高洲丸に異常接近する「海監15」(右)と、割って入る海保の巡視船=13日午後、南小島の東南2㌔、高洲丸船上より撮影
高洲丸に異常接近する「海監15」(右)と、割って入る海保の巡視船=13日午後、南小島の東南2㌔、高洲丸船上より撮影

 「中国公船に包囲された」―。「高洲丸」(4・8㌧)の高江洲正一船長(45)が緊張した声でつぶやいた。13日午後2時ごろ、尖閣諸島南小島の東南約2㌔。島を背に漁船から周囲を見渡すと、前にも右にも左にも中国公船の姿がある。3隻は、操業中の高洲丸を「取り締まる」ために領海侵犯してきたのだ。
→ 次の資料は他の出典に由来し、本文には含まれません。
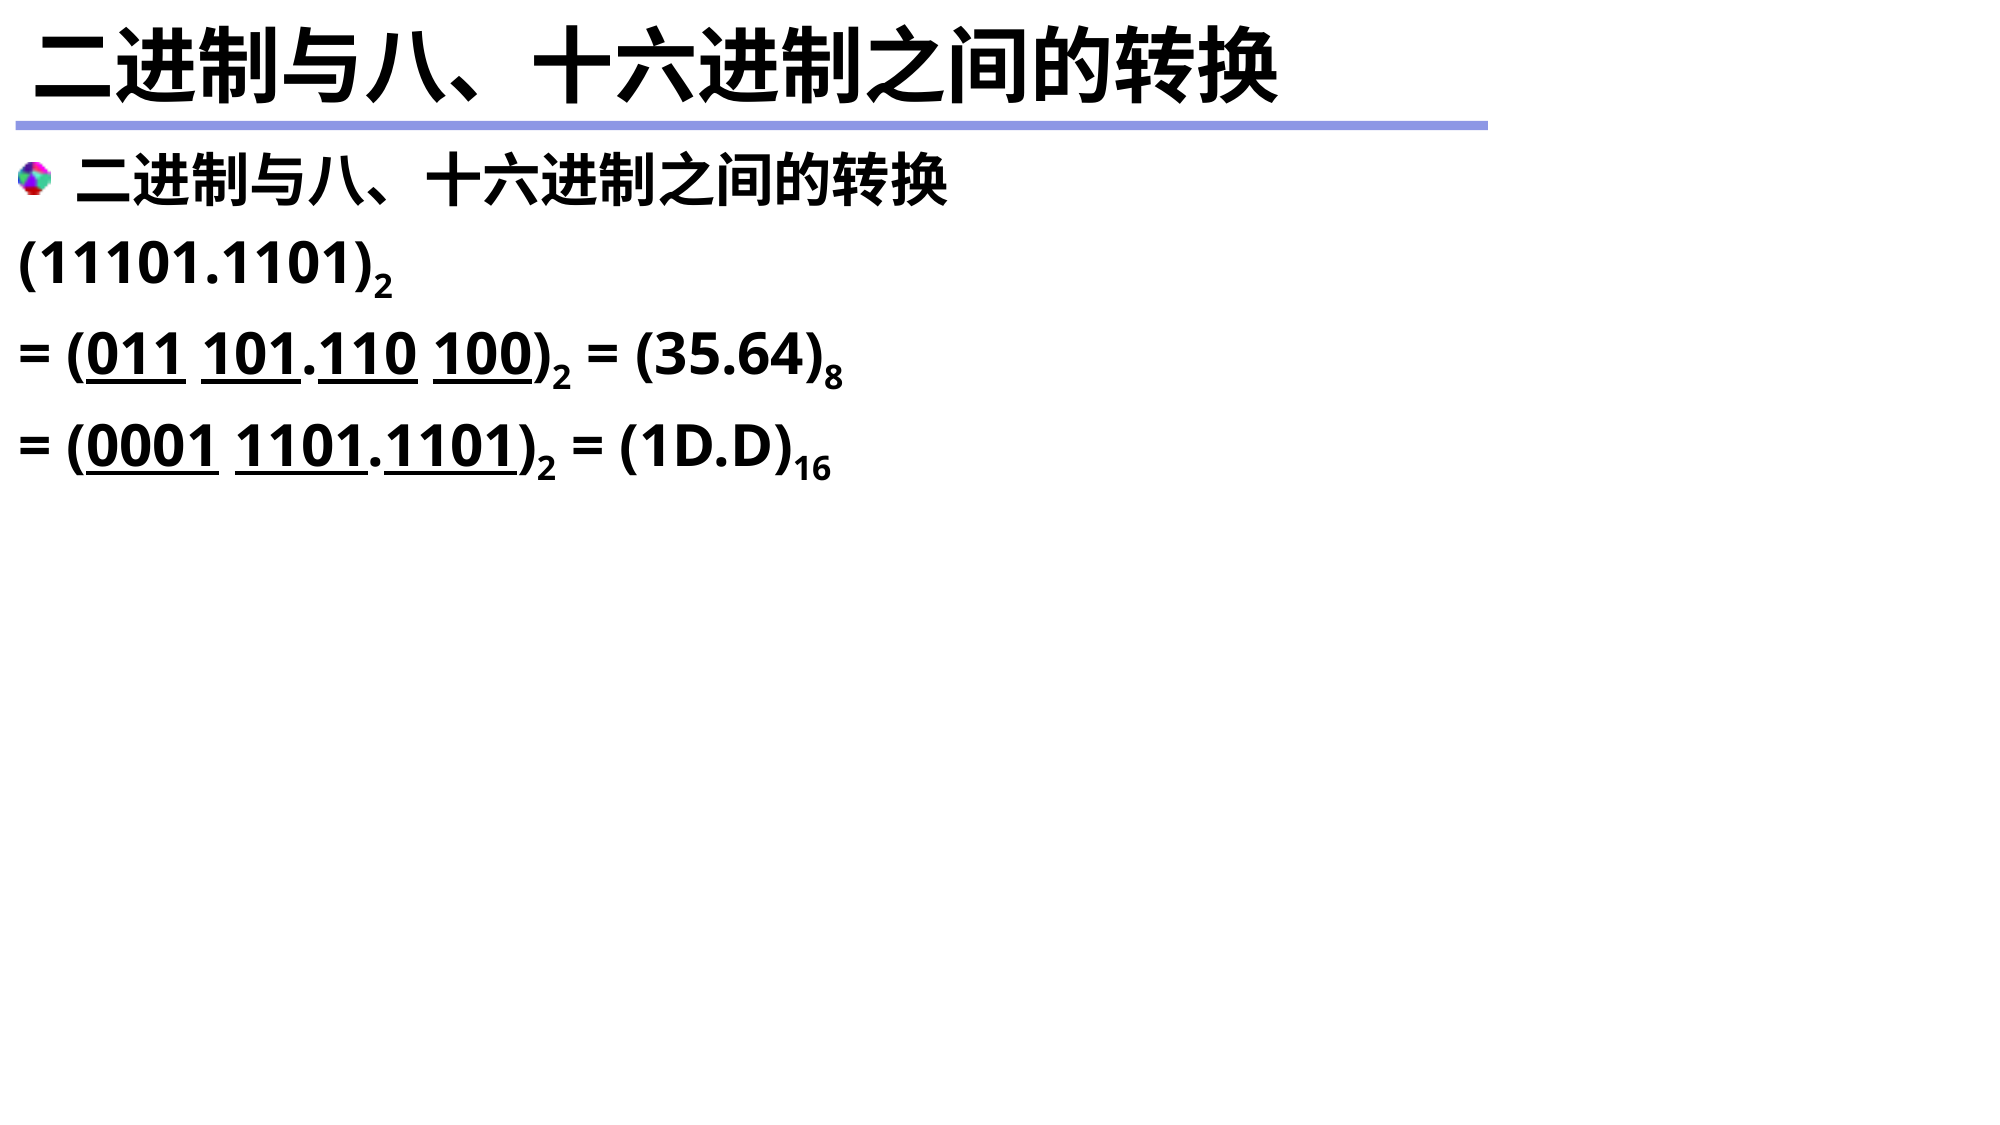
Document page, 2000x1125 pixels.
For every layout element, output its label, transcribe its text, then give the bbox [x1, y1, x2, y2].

中国公船を阻止するため、海上保安庁の巡視船が高洲丸との間に割って入った。同乗した八重山日報の記者が緊迫の尖閣海域をレポートする。


 高洲丸が尖閣海域に到着したのは13日早朝。乗船者は高江洲船長、伊良皆高信市議会議長(53)、仲間均市議(63)ら6人。釣りと周辺海域の視察を兼ねた航海だ。
 釣りは好調で、アカマチやカンパチなどが次々と水揚げされる。正午ごろ、遠巻きに監視していた海上保安庁の巡視船から、職員がゴムボートで近付いてきた。


 「中国公船がこちらに近づいています」


 仲間氏は「ここは日本の領海だ。私は逃げない」と答えた。高洲丸の船尾には、目立つように日の丸が翻っている。
 八重山の漁業者は常々「中国公船は、尖閣海域で漁をする地元漁船を追い払うために領海侵犯する」と指摘していた。「やはり」という表情が乗船者の顔に浮かんだ。誰もが「中国公船は来る」と予期していた。その通りになったのだ。


 午後1時過ぎ。「海監66」を先頭に「海監50」「海監15」という3隻の中国海洋監視船が続々と、われわれの視界に入った。他国に領海侵犯しているにもかかわらず、傍若無人に航行する。少しも悪びれる様子はない。しかも、徐々に高洲丸との距離を詰めてくる。
 高洲丸を警護している巡視船の電光掲示板に「中国公船は接近すると大変危険です」と注意を促すテロップが流れた。しかし、仲間氏が事前に「逃げない」と宣言していたためか、海保から避難指示は来ない。


 「おーっ、こんな近くまで」


 乗船者の1人が悲鳴のような声を上げた。「海監15」がぬっと目前に現れた。私には数10㍍の距離に見える。高洲丸をガードするため、巡視船が懸命に割って入ろうとする。
 南小島を背にした高洲丸は、気がつくと3方向を中国公船に包囲された。われわれは、動きが取れない。
 巡視船が中国公船と高洲丸の中間で航行し、これ以上われわれに近づけないように警戒している。巡視船は9隻体制だ。高洲丸の乗船者には緊張が走る。しかし船は、その場でエンジンを切ったまま、じたばた動こうとしない。
 仲間さんは「中国公船は、何でおれたちが逃げないのかと思っているんだろうな。今逃げたら、中国公船に追い払われたことになる」と、誰にともなくつぶやく。
 中国公船は高洲丸を威嚇するように距離を詰めようとするが、巡視船に阻止され、考えあぐねているようだ。やがて中国公船、巡視船とも目立った動きがなくなり、膠着状態に入った。


 午後5時ごろ。「釣りをしよう。中国公船に見せてやれ」仲間さんの指示で、高洲丸は釣りを始めた。正面では、地元漁船をたびたび追跡したことで悪名高い「海監66」が見える。仲間さんによると「海監66の誰かが、釣りの様子を見てテレビカメラを回しているのが見えた」という。


 やがて周囲は暗くなった。釣りが終わる7時ごろには、遠巻きにしていた中国公船の姿も見えなくなった。いつの間にか去って行ったのだ。
 第11管区海上保安本部によると、中国公船3隻は午前9時ごろ、久場島北から相次いで領海に入り、8時46分ごろ、南小島南東から相次いで領海を退去した。高洲丸が包囲されていたのは、6時間くらいだっただろうか。
 高洲丸は翌朝まで尖閣海域にとどまり、魚釣りをしたが、中国公船はもう姿を見せなかった。漁獲高は2日間で約60㌔だった。


 仲間さんは「中国公船が高洲丸に突っ込んでくる機会はいくらもあったが、魚釣りをただ見ているだけだった。領海侵犯はパフォーマンスだ。ここが自分たちの領海でないことを知っている」と厳しい表情を見せた。
 伊良皆さんは「中国公船の姿に恐怖を感じた。尖閣海域は、まさに無法地帯だ。日本の領海をどう守るか、主権国家としての法整備を真剣に考えないといけない」と強調した。
 日本の領海内で八重山の漁船が、中国公船に包囲される。海上保安庁に何とか守ってもらい、漁をする。日本の、この悲しい現実は何なのか。何が日本をここまで無力にしたのか。


 答えはいろいろあるはずだが…帰りの船中、私の脳裏には、日本の交戦権を認めないと宣言した「憲法9条」という言葉が盛んに点滅した。